Kapahi's team helped document how the target of a drug called Rapamycin might actually trick the cells of living organisms into believing they're short of nutrients -- causing them to limit their growth and age more slowly.

"When you think about it from an evolutionary perspective, when an animal eats less, it signals to the body you can't invest in reproduction and growth, so you should go into a defense, sort of protective mode," says Kapahi.

In fact, slowing cell growth with Rapamycin involves the same principal as a life-extending technique known as diet restriction -- basically, severely cutting back on calories. It's still controversial in humans, but researchers have found that if you cut back enough on food intake in animals, their bodies will age more slowly.

To learn how that process actually works, Kapahi's team focused on a cellular pathway known as T.O.R., for Target Of Rapomycin. T.O.R. provides a link between nutrients and the growth engines inside a cell.

By interrupting T.O.R. with Rapamycin researchers were able to slow cell growth in worms and insects, and extend their lives.

Then, in another breakthrough late this year, a research team in Maine documented the same results in mice, which lived the human equivalent of 13 years longer after being given Rapamycin.

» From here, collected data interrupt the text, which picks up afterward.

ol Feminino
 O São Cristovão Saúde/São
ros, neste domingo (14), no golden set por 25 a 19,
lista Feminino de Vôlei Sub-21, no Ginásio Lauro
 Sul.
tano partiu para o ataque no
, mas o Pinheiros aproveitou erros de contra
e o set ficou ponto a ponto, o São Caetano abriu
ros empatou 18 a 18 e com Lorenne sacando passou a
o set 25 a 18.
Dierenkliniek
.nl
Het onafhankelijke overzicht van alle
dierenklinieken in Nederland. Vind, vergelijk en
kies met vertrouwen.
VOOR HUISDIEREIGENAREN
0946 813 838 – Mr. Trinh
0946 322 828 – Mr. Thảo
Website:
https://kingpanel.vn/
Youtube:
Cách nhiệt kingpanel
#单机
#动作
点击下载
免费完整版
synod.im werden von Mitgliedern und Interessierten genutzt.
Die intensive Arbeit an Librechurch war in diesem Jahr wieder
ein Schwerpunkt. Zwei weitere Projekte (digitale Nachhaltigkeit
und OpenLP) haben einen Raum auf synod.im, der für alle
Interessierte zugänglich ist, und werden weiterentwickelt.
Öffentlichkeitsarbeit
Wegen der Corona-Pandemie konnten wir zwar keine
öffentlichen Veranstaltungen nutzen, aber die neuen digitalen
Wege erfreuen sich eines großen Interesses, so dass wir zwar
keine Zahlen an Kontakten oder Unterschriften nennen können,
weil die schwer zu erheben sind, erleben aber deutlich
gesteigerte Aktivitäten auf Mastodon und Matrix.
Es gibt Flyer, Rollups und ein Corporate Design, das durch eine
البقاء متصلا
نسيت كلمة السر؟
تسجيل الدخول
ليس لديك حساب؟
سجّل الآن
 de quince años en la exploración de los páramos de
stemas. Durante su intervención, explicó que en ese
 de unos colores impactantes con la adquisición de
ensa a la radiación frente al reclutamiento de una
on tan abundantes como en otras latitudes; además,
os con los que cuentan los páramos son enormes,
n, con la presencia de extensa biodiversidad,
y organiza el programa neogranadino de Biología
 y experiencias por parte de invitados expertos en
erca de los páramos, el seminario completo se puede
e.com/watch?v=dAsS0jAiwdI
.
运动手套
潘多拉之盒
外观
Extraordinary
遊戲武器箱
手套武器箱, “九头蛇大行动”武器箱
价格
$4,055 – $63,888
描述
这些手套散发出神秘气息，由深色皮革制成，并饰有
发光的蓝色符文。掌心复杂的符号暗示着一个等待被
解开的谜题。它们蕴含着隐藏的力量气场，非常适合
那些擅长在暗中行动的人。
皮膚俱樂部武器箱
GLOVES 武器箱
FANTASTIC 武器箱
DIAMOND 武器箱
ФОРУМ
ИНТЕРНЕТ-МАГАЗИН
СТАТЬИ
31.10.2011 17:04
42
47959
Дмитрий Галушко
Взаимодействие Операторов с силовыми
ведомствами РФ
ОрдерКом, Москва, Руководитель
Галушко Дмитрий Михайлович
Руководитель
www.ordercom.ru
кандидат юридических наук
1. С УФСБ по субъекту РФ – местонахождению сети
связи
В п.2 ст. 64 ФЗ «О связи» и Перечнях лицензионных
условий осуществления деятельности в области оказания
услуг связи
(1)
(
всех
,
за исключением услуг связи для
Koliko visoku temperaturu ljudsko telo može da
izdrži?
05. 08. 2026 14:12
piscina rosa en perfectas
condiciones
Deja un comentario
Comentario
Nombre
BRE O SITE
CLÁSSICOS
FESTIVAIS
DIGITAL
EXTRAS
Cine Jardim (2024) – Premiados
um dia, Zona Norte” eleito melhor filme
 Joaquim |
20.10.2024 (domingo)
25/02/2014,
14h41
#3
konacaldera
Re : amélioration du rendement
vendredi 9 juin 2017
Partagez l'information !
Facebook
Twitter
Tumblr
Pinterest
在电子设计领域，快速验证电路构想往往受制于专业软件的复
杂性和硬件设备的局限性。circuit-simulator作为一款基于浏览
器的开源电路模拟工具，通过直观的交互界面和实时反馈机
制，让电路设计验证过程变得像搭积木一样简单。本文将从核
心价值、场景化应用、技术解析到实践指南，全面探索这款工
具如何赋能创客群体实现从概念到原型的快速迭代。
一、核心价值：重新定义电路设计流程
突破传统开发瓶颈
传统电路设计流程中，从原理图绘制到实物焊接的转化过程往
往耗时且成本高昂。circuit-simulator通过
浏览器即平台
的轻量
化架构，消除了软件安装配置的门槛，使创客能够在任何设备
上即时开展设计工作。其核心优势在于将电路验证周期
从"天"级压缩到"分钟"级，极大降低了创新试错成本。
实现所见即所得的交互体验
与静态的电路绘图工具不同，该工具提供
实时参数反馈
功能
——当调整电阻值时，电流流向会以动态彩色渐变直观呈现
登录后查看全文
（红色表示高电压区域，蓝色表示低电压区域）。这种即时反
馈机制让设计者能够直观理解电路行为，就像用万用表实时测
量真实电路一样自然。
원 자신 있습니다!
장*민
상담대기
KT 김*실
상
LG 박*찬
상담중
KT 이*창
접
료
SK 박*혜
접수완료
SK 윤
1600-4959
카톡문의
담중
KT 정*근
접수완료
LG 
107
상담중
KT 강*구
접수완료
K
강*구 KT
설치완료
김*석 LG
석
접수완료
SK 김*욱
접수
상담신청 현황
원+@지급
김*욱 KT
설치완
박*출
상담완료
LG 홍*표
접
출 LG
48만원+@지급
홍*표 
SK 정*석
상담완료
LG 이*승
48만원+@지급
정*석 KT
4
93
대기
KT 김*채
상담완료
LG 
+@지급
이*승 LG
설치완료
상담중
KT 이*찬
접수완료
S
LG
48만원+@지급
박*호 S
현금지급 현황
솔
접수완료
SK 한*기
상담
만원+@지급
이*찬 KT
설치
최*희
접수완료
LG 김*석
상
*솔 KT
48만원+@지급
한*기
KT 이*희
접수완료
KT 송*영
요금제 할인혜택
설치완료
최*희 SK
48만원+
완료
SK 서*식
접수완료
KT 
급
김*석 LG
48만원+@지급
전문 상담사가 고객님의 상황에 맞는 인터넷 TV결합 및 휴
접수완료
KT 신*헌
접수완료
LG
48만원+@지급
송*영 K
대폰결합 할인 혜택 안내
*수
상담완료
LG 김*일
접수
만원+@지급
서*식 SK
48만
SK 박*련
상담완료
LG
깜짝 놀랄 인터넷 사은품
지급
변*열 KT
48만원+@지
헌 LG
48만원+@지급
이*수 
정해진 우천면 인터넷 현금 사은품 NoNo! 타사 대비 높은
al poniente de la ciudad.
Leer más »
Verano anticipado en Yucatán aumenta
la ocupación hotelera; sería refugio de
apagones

"So that's got us all excited that something that's seems to be that fundamental from plants to humans might be working to extend the lifespan of multiple species," says Kapahi.

Beyond longevity, studies are now underway to learn if Rapamycin can effectively slow the growth of cancer cells and possibly treat other effects of aging.

"Now there's a lot of evidence that it's going to protect against age-related diseases like macular degeneration, cancer, and diabetes," says Kapahi.

Research into Rapamycin received another boost recently. The National Institutes of Health awarded a $5 million grant to the University of Texas, which was involved in the mouse study published this year.